*** Opening DATA FOR THIS TASK ***
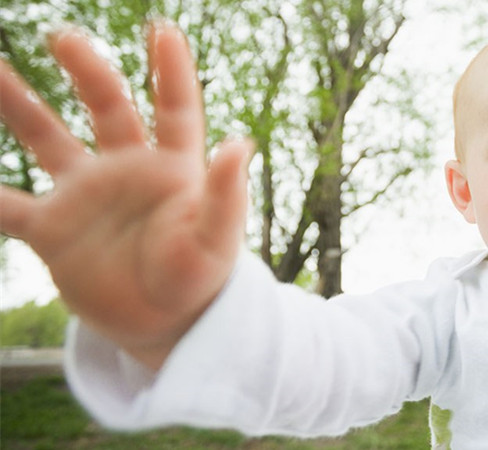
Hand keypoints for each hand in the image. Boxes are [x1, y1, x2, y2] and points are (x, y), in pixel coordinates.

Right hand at [0, 22, 251, 368]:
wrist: (167, 324)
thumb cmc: (200, 278)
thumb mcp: (217, 239)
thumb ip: (225, 195)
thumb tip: (240, 145)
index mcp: (173, 168)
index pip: (175, 108)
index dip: (171, 70)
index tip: (163, 31)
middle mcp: (127, 170)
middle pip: (107, 107)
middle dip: (89, 70)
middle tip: (64, 36)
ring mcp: (87, 196)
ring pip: (48, 139)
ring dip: (21, 105)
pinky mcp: (55, 230)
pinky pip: (7, 208)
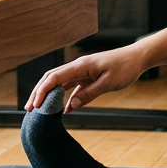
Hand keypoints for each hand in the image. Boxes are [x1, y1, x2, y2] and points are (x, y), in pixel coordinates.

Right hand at [24, 47, 147, 113]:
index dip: (42, 91)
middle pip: (51, 78)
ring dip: (48, 94)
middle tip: (29, 108)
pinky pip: (71, 86)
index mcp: (80, 65)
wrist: (137, 58)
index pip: (54, 78)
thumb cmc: (125, 68)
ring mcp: (82, 71)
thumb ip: (89, 94)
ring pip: (59, 82)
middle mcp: (78, 66)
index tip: (34, 105)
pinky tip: (63, 109)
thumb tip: (70, 107)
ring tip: (39, 109)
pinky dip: (64, 97)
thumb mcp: (108, 83)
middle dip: (38, 92)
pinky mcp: (87, 76)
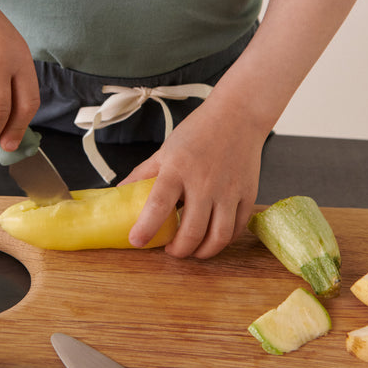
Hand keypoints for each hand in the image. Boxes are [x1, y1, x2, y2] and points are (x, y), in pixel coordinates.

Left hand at [120, 98, 266, 258]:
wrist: (237, 115)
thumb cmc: (198, 131)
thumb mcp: (165, 150)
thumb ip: (144, 174)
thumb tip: (120, 193)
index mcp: (177, 169)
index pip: (159, 204)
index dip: (146, 227)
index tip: (136, 242)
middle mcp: (204, 183)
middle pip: (191, 231)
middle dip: (178, 250)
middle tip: (170, 250)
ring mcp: (228, 191)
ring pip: (217, 237)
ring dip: (202, 252)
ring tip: (192, 250)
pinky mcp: (247, 195)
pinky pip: (236, 229)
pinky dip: (223, 241)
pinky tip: (212, 238)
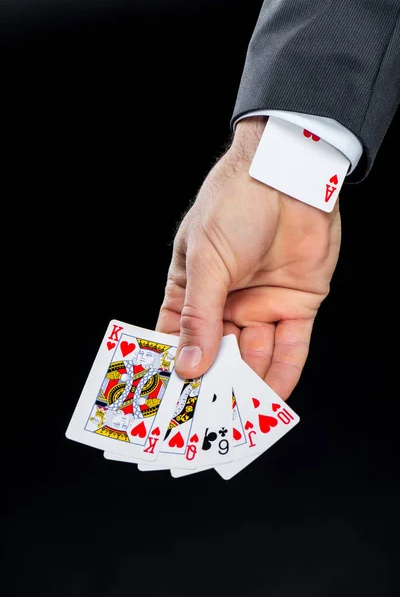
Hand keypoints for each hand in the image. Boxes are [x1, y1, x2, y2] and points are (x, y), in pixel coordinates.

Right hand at [156, 117, 340, 399]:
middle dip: (216, 386)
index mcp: (194, 289)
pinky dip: (284, 373)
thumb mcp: (205, 261)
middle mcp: (227, 302)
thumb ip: (199, 315)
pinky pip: (291, 347)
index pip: (179, 338)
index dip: (175, 370)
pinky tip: (275, 398)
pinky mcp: (296, 305)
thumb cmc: (232, 205)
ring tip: (244, 419)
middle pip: (218, 355)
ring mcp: (261, 305)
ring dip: (251, 386)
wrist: (288, 174)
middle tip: (211, 423)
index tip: (171, 405)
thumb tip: (187, 364)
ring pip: (255, 357)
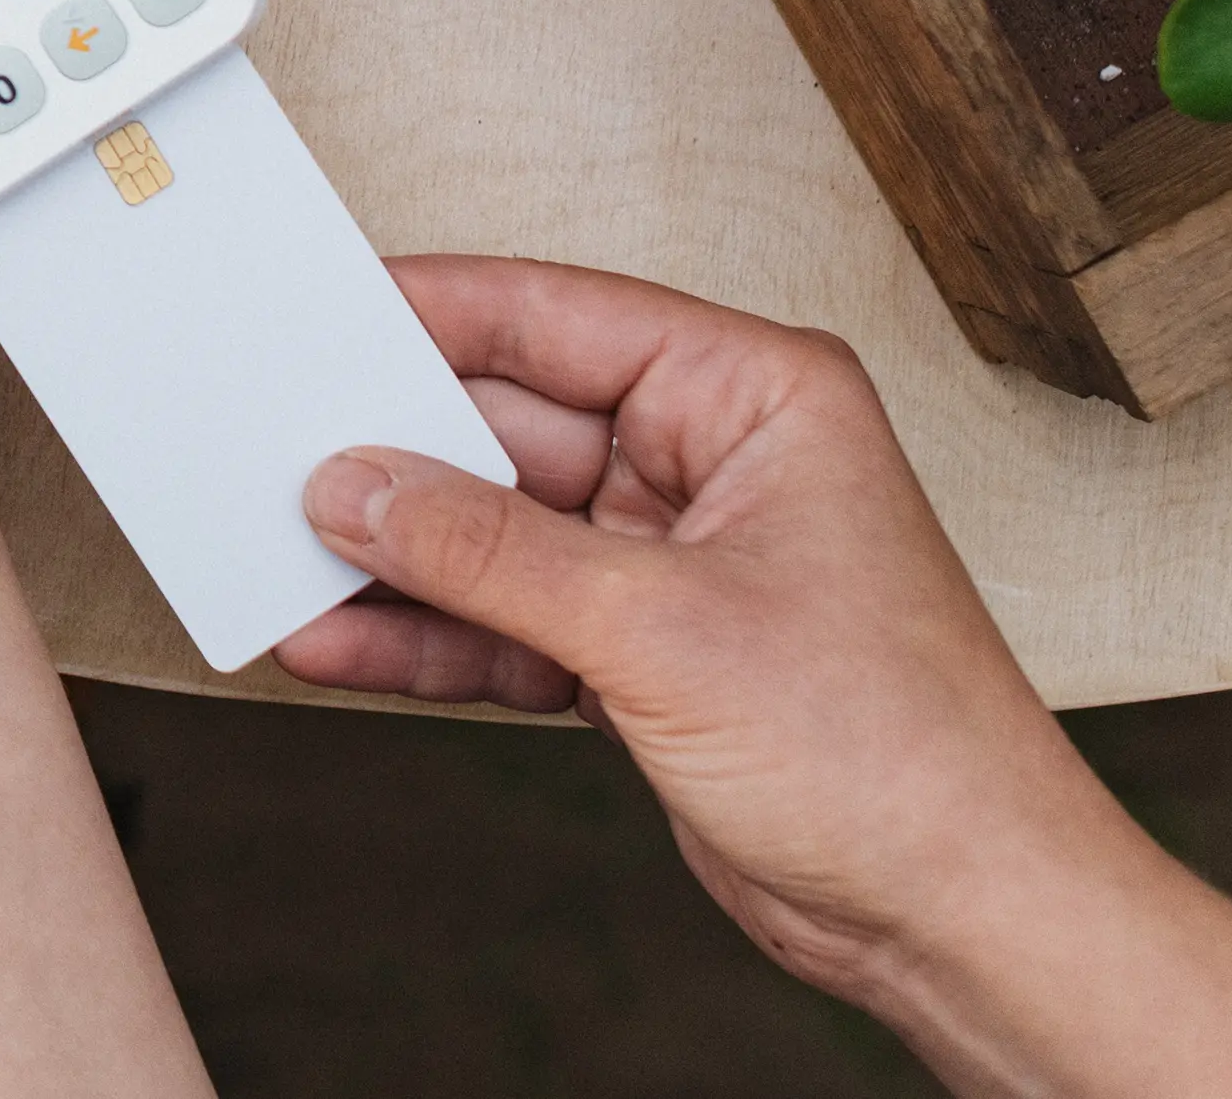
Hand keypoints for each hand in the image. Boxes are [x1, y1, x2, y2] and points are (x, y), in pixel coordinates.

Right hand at [276, 259, 1106, 993]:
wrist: (964, 919)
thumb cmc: (897, 753)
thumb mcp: (663, 630)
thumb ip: (489, 551)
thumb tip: (356, 487)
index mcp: (755, 397)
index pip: (558, 320)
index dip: (429, 312)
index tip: (316, 312)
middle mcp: (710, 463)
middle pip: (507, 425)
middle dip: (392, 453)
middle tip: (267, 452)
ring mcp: (672, 561)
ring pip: (492, 531)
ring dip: (394, 558)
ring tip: (277, 557)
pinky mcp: (641, 653)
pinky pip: (504, 620)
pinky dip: (427, 637)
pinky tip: (338, 642)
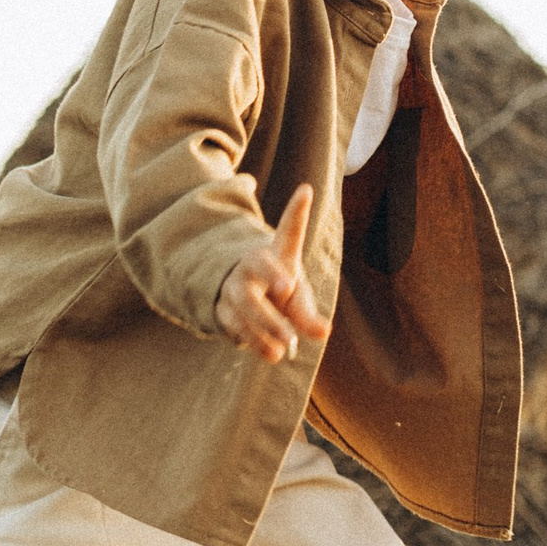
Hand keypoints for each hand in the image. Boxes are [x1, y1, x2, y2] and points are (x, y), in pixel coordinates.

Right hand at [213, 184, 327, 364]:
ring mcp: (234, 287)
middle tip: (288, 294)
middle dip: (270, 276)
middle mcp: (251, 266)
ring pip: (244, 302)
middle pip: (257, 265)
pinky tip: (271, 354)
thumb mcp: (297, 300)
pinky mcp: (224, 311)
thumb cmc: (279, 295)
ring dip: (265, 325)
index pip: (288, 231)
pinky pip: (235, 325)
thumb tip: (322, 333)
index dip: (296, 211)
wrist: (243, 306)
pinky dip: (254, 341)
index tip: (306, 191)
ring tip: (286, 347)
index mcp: (276, 254)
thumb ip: (308, 315)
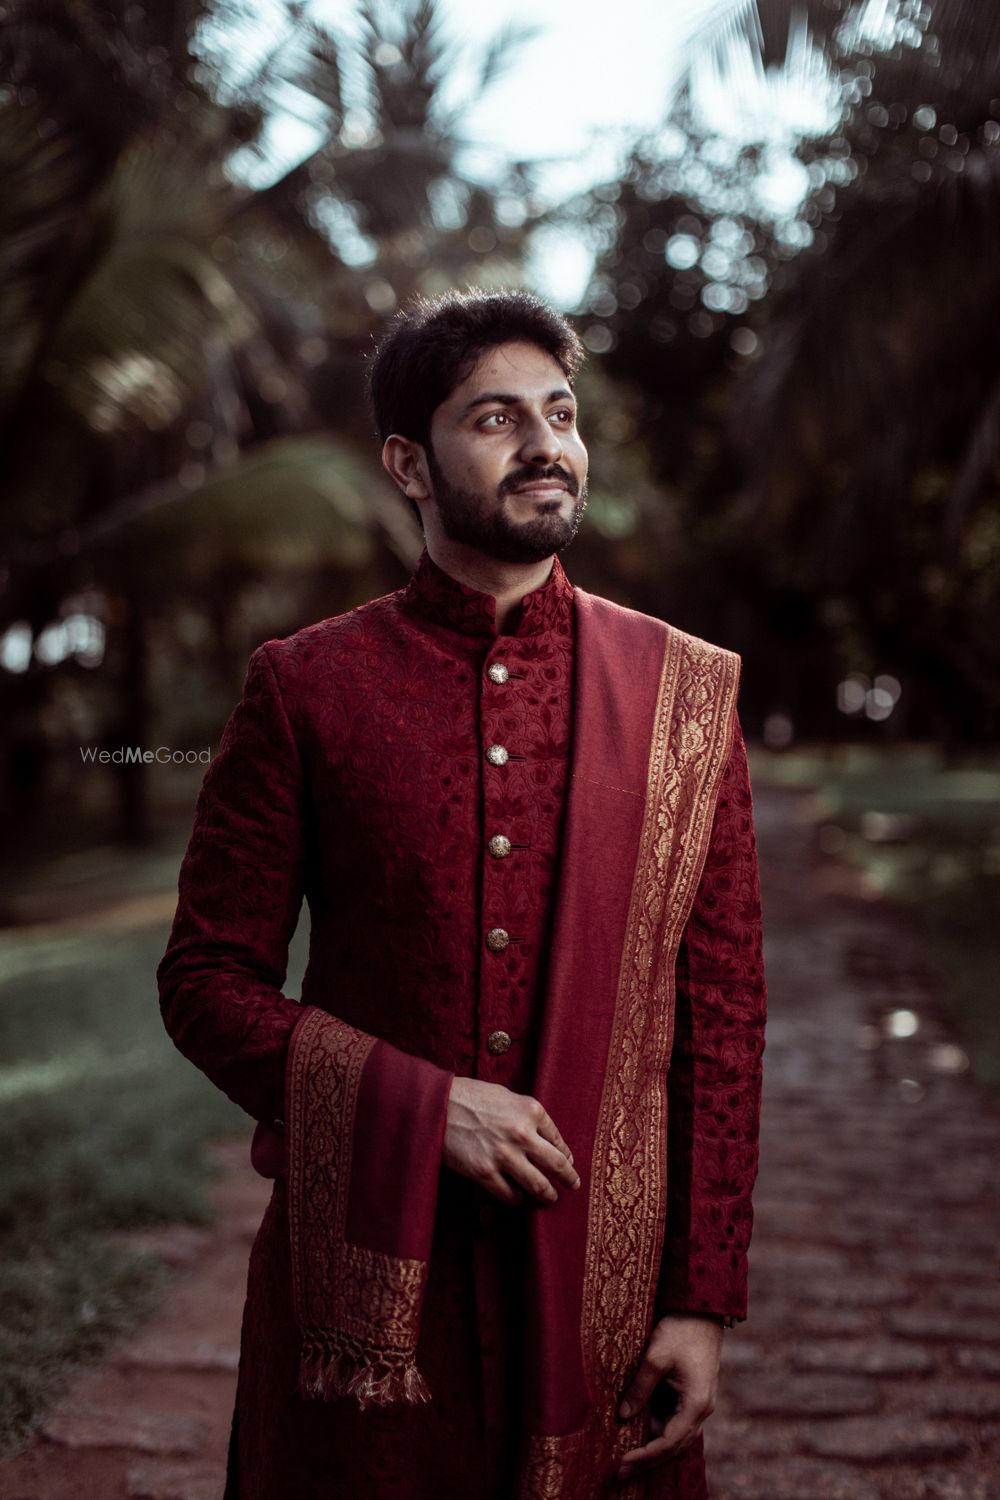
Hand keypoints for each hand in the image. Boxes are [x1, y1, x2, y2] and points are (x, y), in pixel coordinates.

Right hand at [443, 1077, 580, 1205]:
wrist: (437, 1105)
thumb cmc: (472, 1097)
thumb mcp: (508, 1097)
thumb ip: (529, 1116)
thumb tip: (548, 1140)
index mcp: (531, 1110)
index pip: (558, 1140)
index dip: (567, 1156)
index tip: (569, 1163)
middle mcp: (522, 1133)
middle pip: (557, 1165)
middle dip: (568, 1179)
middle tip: (573, 1186)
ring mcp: (504, 1155)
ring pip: (539, 1185)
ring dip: (547, 1195)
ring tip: (550, 1198)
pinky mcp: (485, 1173)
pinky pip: (510, 1195)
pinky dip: (518, 1199)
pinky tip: (519, 1197)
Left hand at [616, 1314, 722, 1481]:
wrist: (702, 1311)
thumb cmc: (681, 1331)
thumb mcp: (655, 1357)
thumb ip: (640, 1389)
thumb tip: (623, 1416)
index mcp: (696, 1404)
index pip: (668, 1442)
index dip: (645, 1456)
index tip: (622, 1463)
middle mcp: (701, 1410)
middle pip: (675, 1447)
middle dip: (648, 1460)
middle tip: (621, 1471)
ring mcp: (699, 1404)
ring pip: (676, 1437)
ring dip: (654, 1447)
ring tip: (627, 1456)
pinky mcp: (693, 1396)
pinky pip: (675, 1422)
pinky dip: (658, 1430)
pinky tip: (639, 1431)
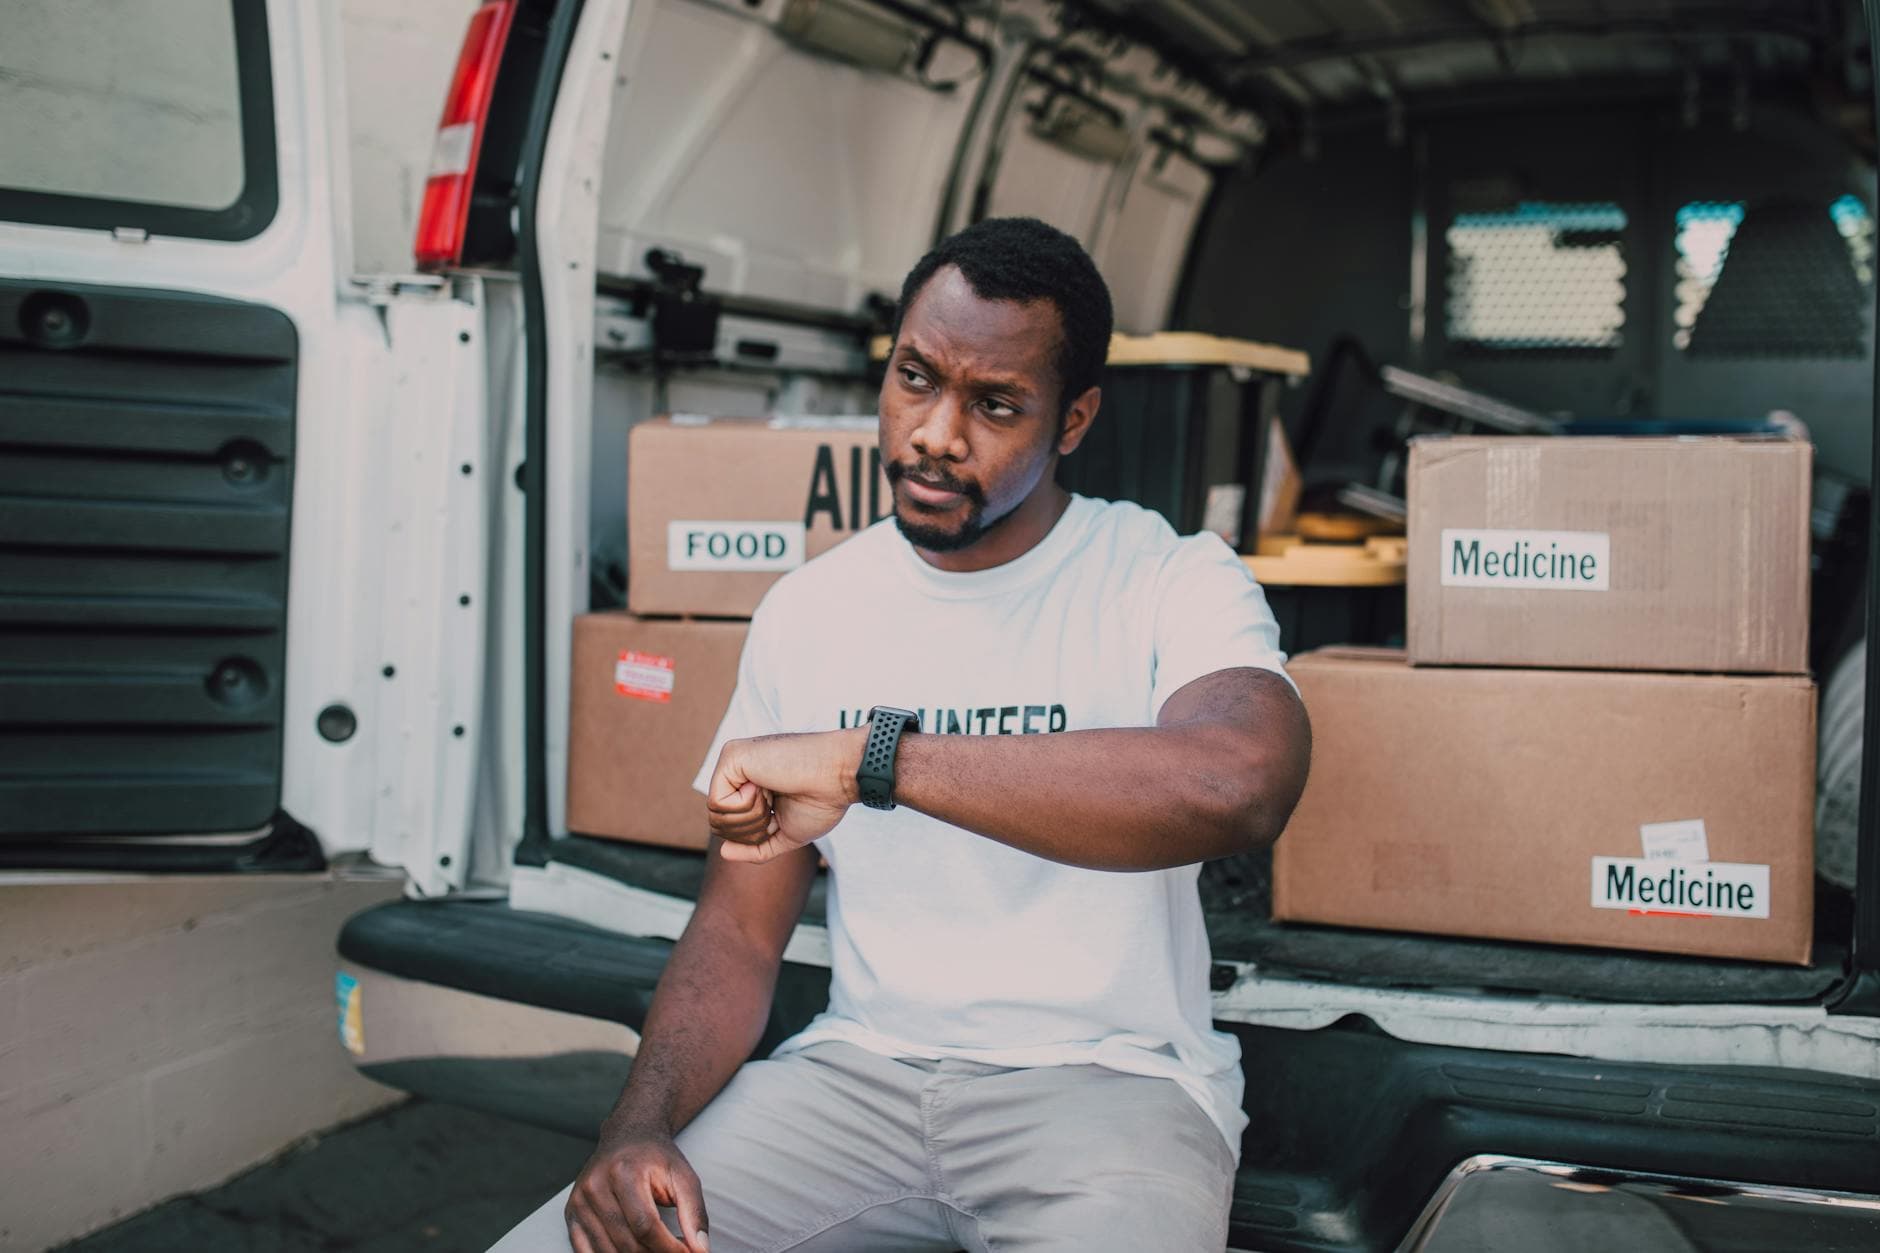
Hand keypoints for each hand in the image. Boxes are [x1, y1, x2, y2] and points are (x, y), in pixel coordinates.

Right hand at [565, 1129, 708, 1252]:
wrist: (627, 1136)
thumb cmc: (657, 1158)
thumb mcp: (683, 1177)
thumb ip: (694, 1213)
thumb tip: (701, 1250)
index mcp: (623, 1172)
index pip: (646, 1225)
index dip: (668, 1248)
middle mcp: (595, 1185)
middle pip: (626, 1242)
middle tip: (675, 1252)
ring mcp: (579, 1201)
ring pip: (607, 1251)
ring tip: (657, 1250)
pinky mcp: (571, 1213)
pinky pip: (586, 1251)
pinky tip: (632, 1252)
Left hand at [706, 730, 863, 863]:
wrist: (839, 776)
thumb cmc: (822, 801)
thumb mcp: (787, 834)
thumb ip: (756, 847)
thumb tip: (723, 853)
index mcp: (751, 786)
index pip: (731, 826)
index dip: (756, 835)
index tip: (780, 816)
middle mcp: (739, 772)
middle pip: (719, 823)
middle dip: (751, 830)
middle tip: (776, 808)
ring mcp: (734, 761)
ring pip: (716, 816)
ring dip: (752, 818)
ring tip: (774, 795)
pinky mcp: (732, 756)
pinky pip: (718, 803)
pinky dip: (746, 806)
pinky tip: (766, 786)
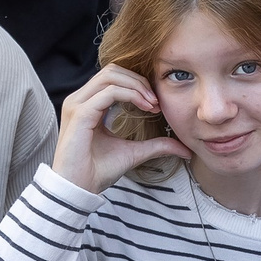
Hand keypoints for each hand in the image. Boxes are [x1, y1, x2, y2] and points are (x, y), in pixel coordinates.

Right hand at [51, 67, 192, 193]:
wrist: (79, 190)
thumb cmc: (97, 171)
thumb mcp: (134, 153)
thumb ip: (156, 145)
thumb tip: (183, 148)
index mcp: (88, 105)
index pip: (113, 78)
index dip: (137, 85)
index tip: (156, 104)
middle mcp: (80, 100)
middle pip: (112, 71)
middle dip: (139, 81)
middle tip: (156, 101)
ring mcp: (77, 105)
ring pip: (110, 76)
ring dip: (136, 86)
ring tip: (152, 103)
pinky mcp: (79, 114)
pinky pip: (109, 92)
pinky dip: (130, 95)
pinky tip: (144, 107)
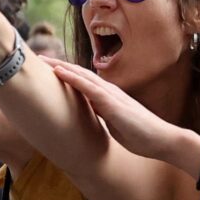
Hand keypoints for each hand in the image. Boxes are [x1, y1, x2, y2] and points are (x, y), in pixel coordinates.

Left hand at [44, 57, 197, 163]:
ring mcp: (111, 96)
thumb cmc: (141, 136)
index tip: (46, 70)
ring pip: (81, 76)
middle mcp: (108, 91)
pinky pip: (89, 88)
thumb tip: (89, 115)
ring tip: (41, 60)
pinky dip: (73, 78)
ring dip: (60, 67)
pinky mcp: (113, 105)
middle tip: (36, 59)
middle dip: (56, 65)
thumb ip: (102, 116)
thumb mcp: (115, 125)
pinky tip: (59, 72)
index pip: (82, 82)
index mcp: (108, 97)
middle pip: (78, 74)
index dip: (64, 74)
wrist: (163, 141)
*** Closing DATA FOR THIS TASK ***
THE TASK:
Reproduce the listing above exactly from the line containing "ring tip: (192, 250)" up to and including the line containing "pinky dip: (284, 373)", omitting any images and everything outside those lines.

TASK ANSWER:
ring tip: (192, 250)
pinky mcp: (247, 195)
pinky pip: (236, 229)
pinky dip: (223, 241)
pinky tip: (212, 238)
Hand keypoints for each hand in the image. Boxes are [x1, y1, x2, y2] and points are (x, y), in pixel coordinates.

Right hand at [156, 117, 340, 399]:
middle dip: (216, 386)
index mcp: (194, 289)
pinky dip: (284, 373)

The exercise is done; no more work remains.